Chris Kavan's Movie Review of Cannibal Holocaust

Rating of
2.5/4

Cannibal Holocaust

Hard to Stomach, Harder to Judge
Chris Kavan - wrote on 10/06/08

This is one of the classic underground cult films that for a long time could only be seen under certain (perhaps illegal) circumstances. Banned or heavily edited, Cannibal Holocaust is one of the movies that is whispered about in dark basements or chatrooms - one of those "I can't believe they would do this" kind of thing.

With high hopes of being shocked and awed by the spectacal of such depravity and immorallity, I found a copy just sitting at Best Buy. I felt like hiding it under my coat - like you would with an adult film - but I felt better when the guy who rang up my purchase exclaimed he had been looking for the same movie. What are the odds of that?

Anyway, the film itself can be considered offensive - especially due to the several graphic animal killings. The turtle mutilation scene is actually the hardest to watch just because it is a real live turtle that is being systematically butchered for no real purpose other than to show the butchering. Other animals, including a monkey, snake and pig are also killed: some serve to move the plot, others are just there to shock.

Animal savagry aside, Cannibal Holocaust shows plenty of twisted scenes involving humans. If any of the following makes your stomach turn, don't watch this: castration, impaling, decapitation, disembowelment, amputation, aborted fetuses, rape, mutilation, torture - you get the picture, though seeing it on the screen is way more disturbing. The final 20 or so minutes feels like the Blair Witch Project, if it took place in the Amazon and had a lot of full-frontal nudity and buckets of blood and guts. This is right up there with Audition as having the hardest ending to sit through.
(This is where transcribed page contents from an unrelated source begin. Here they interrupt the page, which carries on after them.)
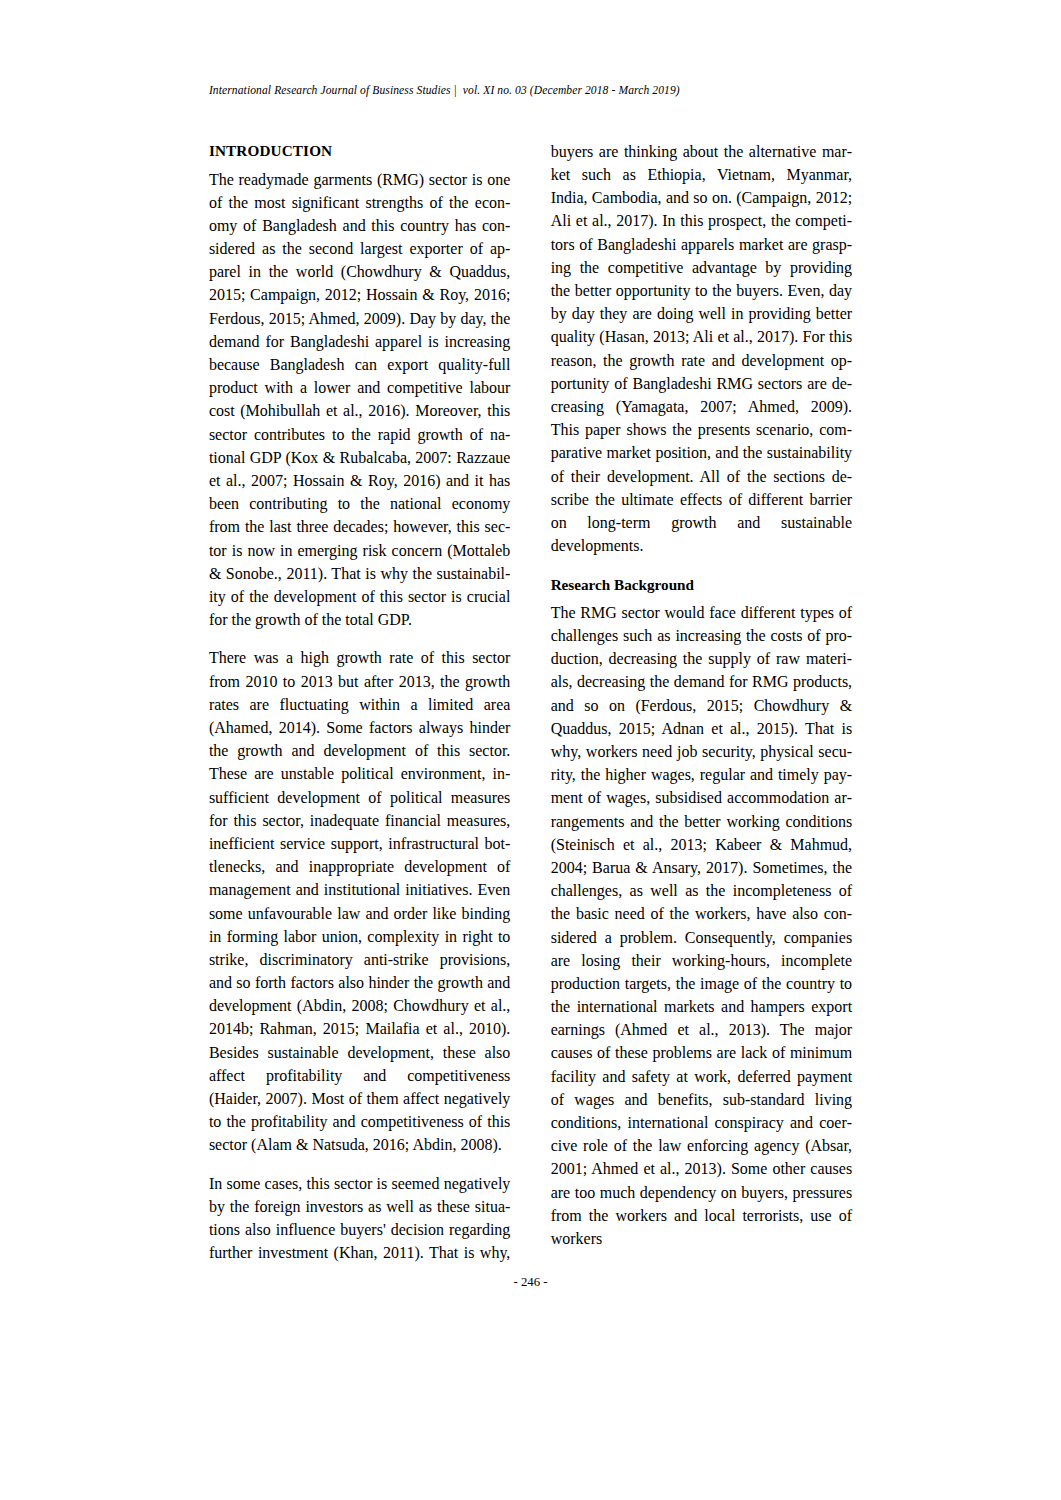International Research Journal of Business Studies | vol. XI no. 03 (December 2018 - March 2019)
Introduction
The readymade garments (RMG) sector is one of the most significant strengths of the economy of Bangladesh and this country has considered as the second largest exporter of apparel in the world (Chowdhury & Quaddus, 2015; Campaign, 2012; Hossain & Roy, 2016; Ferdous, 2015; Ahmed, 2009). Day by day, the demand for Bangladeshi apparel is increasing because Bangladesh can export quality-full product with a lower and competitive labour cost (Mohibullah et al., 2016). Moreover, this sector contributes to the rapid growth of national GDP (Kox & Rubalcaba, 2007: Razzaue et al., 2007; Hossain & Roy, 2016) and it has been contributing to the national economy from the last three decades; however, this sector is now in emerging risk concern (Mottaleb & Sonobe., 2011). That is why the sustainability of the development of this sector is crucial for the growth of the total GDP.
There was a high growth rate of this sector from 2010 to 2013 but after 2013, the growth rates are fluctuating within a limited area (Ahamed, 2014). Some factors always hinder the growth and development of this sector. These are unstable political environment, insufficient development of political measures for this sector, inadequate financial measures, inefficient service support, infrastructural bottlenecks, and inappropriate development of management and institutional initiatives. Even some unfavourable law and order like binding in forming labor union, complexity in right to strike, discriminatory anti-strike provisions, and so forth factors also hinder the growth and development (Abdin, 2008; Chowdhury et al., 2014b; Rahman, 2015; Mailafia et al., 2010). Besides sustainable development, these also affect profitability and competitiveness (Haider, 2007). Most of them affect negatively to the profitability and competitiveness of this sector (Alam & Natsuda, 2016; Abdin, 2008).
In some cases, this sector is seemed negatively by the foreign investors as well as these situations also influence buyers' decision regarding further investment (Khan, 2011). That is why, buyers are thinking about the alternative market such as Ethiopia, Vietnam, Myanmar, India, Cambodia, and so on. (Campaign, 2012; Ali et al., 2017). In this prospect, the competitors of Bangladeshi apparels market are grasping the competitive advantage by providing the better opportunity to the buyers. Even, day by day they are doing well in providing better quality (Hasan, 2013; Ali et al., 2017). For this reason, the growth rate and development opportunity of Bangladeshi RMG sectors are decreasing (Yamagata, 2007; Ahmed, 2009). This paper shows the presents scenario, comparative market position, and the sustainability of their development. All of the sections describe the ultimate effects of different barrier on long-term growth and sustainable developments.
Research Background
The RMG sector would face different types of challenges such as increasing the costs of production, decreasing the supply of raw materials, decreasing the demand for RMG products, and so on (Ferdous, 2015; Chowdhury & Quaddus, 2015; Adnan et al., 2015). That is why, workers need job security, physical security, the higher wages, regular and timely payment of wages, subsidised accommodation arrangements and the better working conditions (Steinisch et al., 2013; Kabeer & Mahmud, 2004; Barua & Ansary, 2017). Sometimes, the challenges, as well as the incompleteness of the basic need of the workers, have also considered a problem. Consequently, companies are losing their working-hours, incomplete production targets, the image of the country to the international markets and hampers export earnings (Ahmed et al., 2013). The major causes of these problems are lack of minimum facility and safety at work, deferred payment of wages and benefits, sub-standard living conditions, international conspiracy and coercive role of the law enforcing agency (Absar, 2001; Ahmed et al., 2013). Some other causes are too much dependency on buyers, pressures from the workers and local terrorists, use of workers
- 246 -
I don't know if the director was being serious or tongue-in-cheek with his message that violence for violence sake is wrong. The documentarians are shown to be arrogant and uncaring - burning down a village to make their film "sensational" and then raping a tribe woman for their own pleasure - it's no wonder they get ripped limb from limb for their troubles. The whole point is that they are trying to stage violence where it's not present - and what better place to do it than between cannibalistic Amazon tribes?

It's easy to see that the director is at least truthful - watch any news program, local or national, and the top story (on most days) is probably going to be about a shooting, gang violence, a horrific accident, a police chase, suicide bombings, natural disaster, etc. As a country, I can't help feel that we feed off misery and suffering, and in that respect, Ruggero Deodato gets it right. I can't say I wholly approve how he goes about showing it (even the director himself is appologetic about the film), but unlike some grindhouse cult films, at least this has a message, even if it's buried under animal carcasses and stinking innards.